Hyperoside, a natural flavonoid compound, attenuates Triptolide-induced testicular damage by activating the Keap1-Nrf2 and SIRT1-PGC1α signalling pathway.

Abstract

Objectives: Hyperoside (Hyp), as the main ingredient from Semen Cuscutae, Abelmoschus moschatus, Acanthopanax senticosus, its protective effect in testicular dysfunction and mechanisms have not been studied. Here, we explored the action of Hyp in preventing oxidative stress-induced testicular damage and underlying mechanisms.

Methods: The testicular injury model caused by oxidative stress was successfully built via Triptolide (TP) intraperitoneal injection in male mice. After Hyp (12.5, 25 and 50 mg/kg/day) treatment, testes weights, sperm count and morphology, histological changes, oxidative stress biomarkers from testicular tissue were detected. Also, the molecular mechanism was investigated by western blotting and immunohistochemistry assay.

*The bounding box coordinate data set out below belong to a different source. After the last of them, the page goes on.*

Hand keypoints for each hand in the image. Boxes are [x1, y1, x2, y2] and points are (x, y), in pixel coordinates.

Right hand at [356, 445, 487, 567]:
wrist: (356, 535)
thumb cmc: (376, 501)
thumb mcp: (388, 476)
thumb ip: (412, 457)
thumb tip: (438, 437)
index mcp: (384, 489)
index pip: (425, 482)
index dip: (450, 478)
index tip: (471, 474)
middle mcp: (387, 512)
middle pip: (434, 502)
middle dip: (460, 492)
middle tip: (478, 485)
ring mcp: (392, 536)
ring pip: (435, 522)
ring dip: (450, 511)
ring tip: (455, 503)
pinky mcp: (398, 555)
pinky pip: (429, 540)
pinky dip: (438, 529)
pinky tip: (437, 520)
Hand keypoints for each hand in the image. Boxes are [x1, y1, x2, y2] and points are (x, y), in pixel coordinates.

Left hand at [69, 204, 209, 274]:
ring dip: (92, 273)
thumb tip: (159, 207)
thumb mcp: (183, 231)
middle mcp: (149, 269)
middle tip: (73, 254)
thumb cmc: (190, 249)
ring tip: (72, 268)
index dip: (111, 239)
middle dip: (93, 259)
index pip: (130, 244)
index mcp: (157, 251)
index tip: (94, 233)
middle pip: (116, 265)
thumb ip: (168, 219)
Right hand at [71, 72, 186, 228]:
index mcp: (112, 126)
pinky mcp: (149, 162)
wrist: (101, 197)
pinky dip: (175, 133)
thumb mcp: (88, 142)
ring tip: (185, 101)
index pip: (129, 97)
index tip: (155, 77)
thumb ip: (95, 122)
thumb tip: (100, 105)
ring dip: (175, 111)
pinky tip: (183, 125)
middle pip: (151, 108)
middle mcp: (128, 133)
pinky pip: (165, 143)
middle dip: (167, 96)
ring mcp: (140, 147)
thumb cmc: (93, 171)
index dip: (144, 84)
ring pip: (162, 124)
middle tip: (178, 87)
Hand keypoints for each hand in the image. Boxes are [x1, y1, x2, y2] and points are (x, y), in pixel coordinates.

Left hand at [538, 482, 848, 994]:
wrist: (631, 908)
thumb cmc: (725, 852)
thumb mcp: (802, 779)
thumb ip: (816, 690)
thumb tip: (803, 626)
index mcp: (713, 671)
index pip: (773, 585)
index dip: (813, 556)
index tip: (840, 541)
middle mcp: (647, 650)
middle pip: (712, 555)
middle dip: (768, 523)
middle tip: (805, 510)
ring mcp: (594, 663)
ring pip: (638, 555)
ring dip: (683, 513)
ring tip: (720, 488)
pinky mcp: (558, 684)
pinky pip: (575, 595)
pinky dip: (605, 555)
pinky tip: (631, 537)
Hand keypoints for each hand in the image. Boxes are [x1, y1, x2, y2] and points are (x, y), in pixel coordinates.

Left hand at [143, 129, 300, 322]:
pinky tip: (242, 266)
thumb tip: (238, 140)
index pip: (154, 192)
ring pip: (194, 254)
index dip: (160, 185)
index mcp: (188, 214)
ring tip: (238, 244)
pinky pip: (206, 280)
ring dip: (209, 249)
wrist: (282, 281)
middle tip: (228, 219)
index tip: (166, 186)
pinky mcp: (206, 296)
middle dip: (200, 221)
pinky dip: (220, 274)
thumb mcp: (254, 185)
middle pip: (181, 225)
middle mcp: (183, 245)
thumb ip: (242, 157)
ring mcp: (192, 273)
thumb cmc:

Key findings: These data suggested that Hyp significantly ameliorated TP-induced testicular atrophy, microstructural injury and spermatogenic dysfunction. Besides, it was shown that apoptosis-related proteins (cleaved caspase-3 and cleaved PARP) were prominently suppressed. The mechanical results indicated that Hyp significantly promoted Nrf2 translocation and elevated antioxidant enzymes expression in the testicular tissue. Meanwhile, this study also found that Hyp could improve TP-induced mitochondrial dysfunction via the SIRT1-PGC-1α signalling pathway.

Conclusions: The present study indicated that Hyp exerted a potent ameliorative effect against testicular injury caused by oxidative stress via stimulating Keap1-Nrf2 and SIRT1-PGC1a signalling pathway.